§ Data for review
* * * * * * *

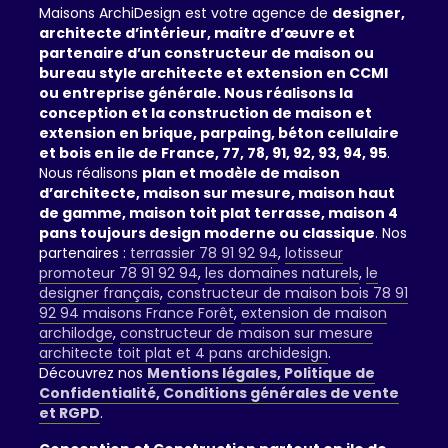
Maisons ArchiDesign est votre agence de
designer,
architecte d’intérieur, maitre d’œuvre et
partenaire d’un constructeur de maison ou
bureau style architecte et extension en CCMI
ou entreprise générale. Nous réalisons la
conception et la construction de maison et
extension en brique, parpaing, béton cellulaire
et bois en ile de France, 77, 78, 91, 92, 93, 94, 95
.
Nous réalisons
plan et modèle de maison
d’architecte, maison sur mesure, maison haut
de gamme, maison toit plat terrasse, maison 4
pans toujours design moderne ou classique
. Nos
partenaires :
terrassier 78 91 92 94
,
lotisseur
promoteur 78 91 92 94
,
les domaines naturels
,
le
designer français
,
constructeur de maison bois 78 91
92 94 maisons France Forêt
,
extension de maison
archilodge
,
constructeur de maison sur mesure
architecte toit plat et 4 pans archidesign
.
Découvrez nos
Mentions légales, Politique de
Confidentialité, Conditions générales de vente
et RGPD
.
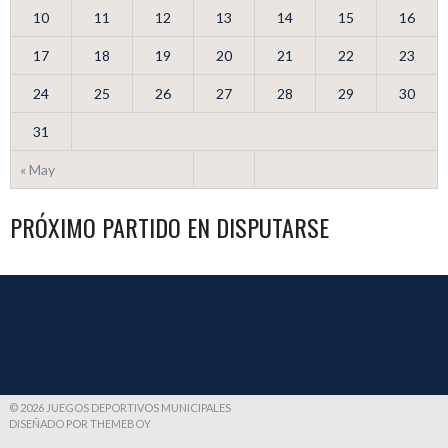
10
11
12
13
14
15
16
17
18
19
20
21
22
23
24
25
26
27
28
29
30
31
« May
PRÓXIMO PARTIDO EN DISPUTARSE
© 2026 JUEGOS DEPORTIVOS MUNICIPALES
DISEÑADO POR THEMEBOY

* * * * * * *

§ Work task
Transcribe the listing exactly, skipping pictures.

§ Expected output
Maisons ArchiDesign est votre agence de
designer,
architecte d’intérieur, maitre d’œuvre et
partenaire d’un constructeur de maison ou
bureau style architecte et extension en CCMI
ou entreprise générale. Nous réalisons la
conception et la construction de maison et
extension en brique, parpaing, béton cellulaire
et bois en ile de France, 77, 78, 91, 92, 93, 94, 95
.
Nous réalisons
plan et modèle de maison
d’architecte, maison sur mesure, maison haut
de gamme, maison toit plat terrasse, maison 4
pans toujours design moderne ou classique
. Nos
partenaires :
terrassier 78 91 92 94
,
lotisseur
promoteur 78 91 92 94
,
les domaines naturels
,
le
designer français
,
constructeur de maison bois 78 91
92 94 maisons France Forêt
,
extension de maison
archilodge
,
constructeur de maison sur mesure
architecte toit plat et 4 pans archidesign
.
Découvrez nos
Mentions légales, Politique de
Confidentialité, Conditions générales de vente
et RGPD
.
10
11
12
13
14
15
16
17
18
19
20
21
22
23
24
25
26
27
28
29
30
31
« May
PRÓXIMO PARTIDO EN DISPUTARSE
© 2026 JUEGOS DEPORTIVOS MUNICIPALES
DISEÑADO POR THEMEBOY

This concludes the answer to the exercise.